=== EXERCISE REQUIREMENTS ===
Express the records below as a JSON list of strings, one string per line with blank lines left out. Begin at the first line of the records and stop after the line that contains "11 h 08 min".
------------------------------------------------
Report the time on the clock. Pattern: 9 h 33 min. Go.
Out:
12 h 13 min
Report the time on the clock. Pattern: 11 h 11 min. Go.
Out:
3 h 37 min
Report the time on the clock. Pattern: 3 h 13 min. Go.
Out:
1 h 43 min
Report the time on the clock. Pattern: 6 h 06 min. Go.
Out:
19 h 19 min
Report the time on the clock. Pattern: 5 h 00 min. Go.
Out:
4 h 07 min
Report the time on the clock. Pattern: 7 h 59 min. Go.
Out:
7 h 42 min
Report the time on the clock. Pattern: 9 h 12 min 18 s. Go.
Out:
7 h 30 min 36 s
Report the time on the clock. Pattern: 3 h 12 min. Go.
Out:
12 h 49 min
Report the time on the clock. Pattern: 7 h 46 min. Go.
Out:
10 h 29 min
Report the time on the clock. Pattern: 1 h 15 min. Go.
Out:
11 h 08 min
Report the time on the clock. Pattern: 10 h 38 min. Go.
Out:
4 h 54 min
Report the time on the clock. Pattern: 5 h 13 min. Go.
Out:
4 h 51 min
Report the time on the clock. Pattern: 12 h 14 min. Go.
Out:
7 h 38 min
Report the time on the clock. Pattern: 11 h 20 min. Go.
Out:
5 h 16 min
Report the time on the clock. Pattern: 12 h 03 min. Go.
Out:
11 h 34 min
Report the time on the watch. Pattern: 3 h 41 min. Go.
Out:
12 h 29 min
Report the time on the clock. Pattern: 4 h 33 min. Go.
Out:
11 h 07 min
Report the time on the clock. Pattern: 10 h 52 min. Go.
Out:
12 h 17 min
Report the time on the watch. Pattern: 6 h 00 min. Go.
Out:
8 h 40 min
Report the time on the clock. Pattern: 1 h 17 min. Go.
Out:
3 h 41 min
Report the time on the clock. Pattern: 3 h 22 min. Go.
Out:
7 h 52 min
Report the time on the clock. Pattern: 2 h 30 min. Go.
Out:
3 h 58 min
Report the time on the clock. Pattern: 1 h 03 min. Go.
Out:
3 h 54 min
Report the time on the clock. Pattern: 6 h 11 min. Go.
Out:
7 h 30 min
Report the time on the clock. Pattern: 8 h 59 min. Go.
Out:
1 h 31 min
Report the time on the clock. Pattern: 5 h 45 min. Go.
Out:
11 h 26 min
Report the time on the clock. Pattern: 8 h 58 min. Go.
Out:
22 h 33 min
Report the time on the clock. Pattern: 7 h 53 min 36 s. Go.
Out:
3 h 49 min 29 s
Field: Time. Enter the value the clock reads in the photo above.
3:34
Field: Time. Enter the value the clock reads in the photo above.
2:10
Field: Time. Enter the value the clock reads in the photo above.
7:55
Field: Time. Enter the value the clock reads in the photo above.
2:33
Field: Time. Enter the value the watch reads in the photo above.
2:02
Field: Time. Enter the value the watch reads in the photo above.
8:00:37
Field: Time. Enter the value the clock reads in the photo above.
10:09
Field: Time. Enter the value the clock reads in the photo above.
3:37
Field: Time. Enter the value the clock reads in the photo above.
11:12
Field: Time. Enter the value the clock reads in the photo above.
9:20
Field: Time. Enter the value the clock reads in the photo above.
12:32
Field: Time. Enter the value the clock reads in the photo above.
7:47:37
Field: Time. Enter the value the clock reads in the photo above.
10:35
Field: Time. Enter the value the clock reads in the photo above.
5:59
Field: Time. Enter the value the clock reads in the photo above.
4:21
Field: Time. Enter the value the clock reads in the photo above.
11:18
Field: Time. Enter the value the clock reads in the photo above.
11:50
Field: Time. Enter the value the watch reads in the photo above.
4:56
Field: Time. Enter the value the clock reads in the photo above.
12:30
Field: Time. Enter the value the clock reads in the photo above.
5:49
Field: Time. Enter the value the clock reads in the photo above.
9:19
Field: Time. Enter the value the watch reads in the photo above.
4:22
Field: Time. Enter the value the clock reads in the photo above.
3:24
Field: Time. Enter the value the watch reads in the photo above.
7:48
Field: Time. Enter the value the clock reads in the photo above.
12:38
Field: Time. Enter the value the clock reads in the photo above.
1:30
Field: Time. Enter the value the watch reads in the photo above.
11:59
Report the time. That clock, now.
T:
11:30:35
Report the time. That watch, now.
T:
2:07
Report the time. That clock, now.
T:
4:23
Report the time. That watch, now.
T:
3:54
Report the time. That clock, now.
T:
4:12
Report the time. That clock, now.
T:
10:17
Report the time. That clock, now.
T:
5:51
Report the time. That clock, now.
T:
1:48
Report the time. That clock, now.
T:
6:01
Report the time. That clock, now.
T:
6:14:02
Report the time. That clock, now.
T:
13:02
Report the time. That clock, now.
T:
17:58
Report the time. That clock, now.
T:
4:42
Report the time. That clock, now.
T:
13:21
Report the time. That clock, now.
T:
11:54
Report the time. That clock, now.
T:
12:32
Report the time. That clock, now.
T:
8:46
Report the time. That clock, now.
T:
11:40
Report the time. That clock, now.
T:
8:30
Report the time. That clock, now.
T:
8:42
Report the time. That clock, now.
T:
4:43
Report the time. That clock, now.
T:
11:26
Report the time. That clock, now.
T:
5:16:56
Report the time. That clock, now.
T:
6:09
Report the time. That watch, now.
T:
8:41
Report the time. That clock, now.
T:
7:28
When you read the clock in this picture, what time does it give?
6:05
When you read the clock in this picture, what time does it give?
------------------------------------------------
=== TASK SOLUTION ===
[
  "Report the time on the clock. Pattern: 9 h 33 min. Go.",
  "Out:",
  "12 h 13 min",
  "Report the time on the clock. Pattern: 11 h 11 min. Go.",
  "Out:",
  "3 h 37 min",
  "Report the time on the clock. Pattern: 3 h 13 min. Go.",
  "Out:",
  "1 h 43 min",
  "Report the time on the clock. Pattern: 6 h 06 min. Go.",
  "Out:",
  "19 h 19 min",
  "Report the time on the clock. Pattern: 5 h 00 min. Go.",
  "Out:",
  "4 h 07 min",
  "Report the time on the clock. Pattern: 7 h 59 min. Go.",
  "Out:",
  "7 h 42 min",
  "Report the time on the clock. Pattern: 9 h 12 min 18 s. Go.",
  "Out:",
  "7 h 30 min 36 s",
  "Report the time on the clock. Pattern: 3 h 12 min. Go.",
  "Out:",
  "12 h 49 min",
  "Report the time on the clock. Pattern: 7 h 46 min. Go.",
  "Out:",
  "10 h 29 min",
  "Report the time on the clock. Pattern: 1 h 15 min. Go.",
  "Out:",
  "11 h 08 min"
]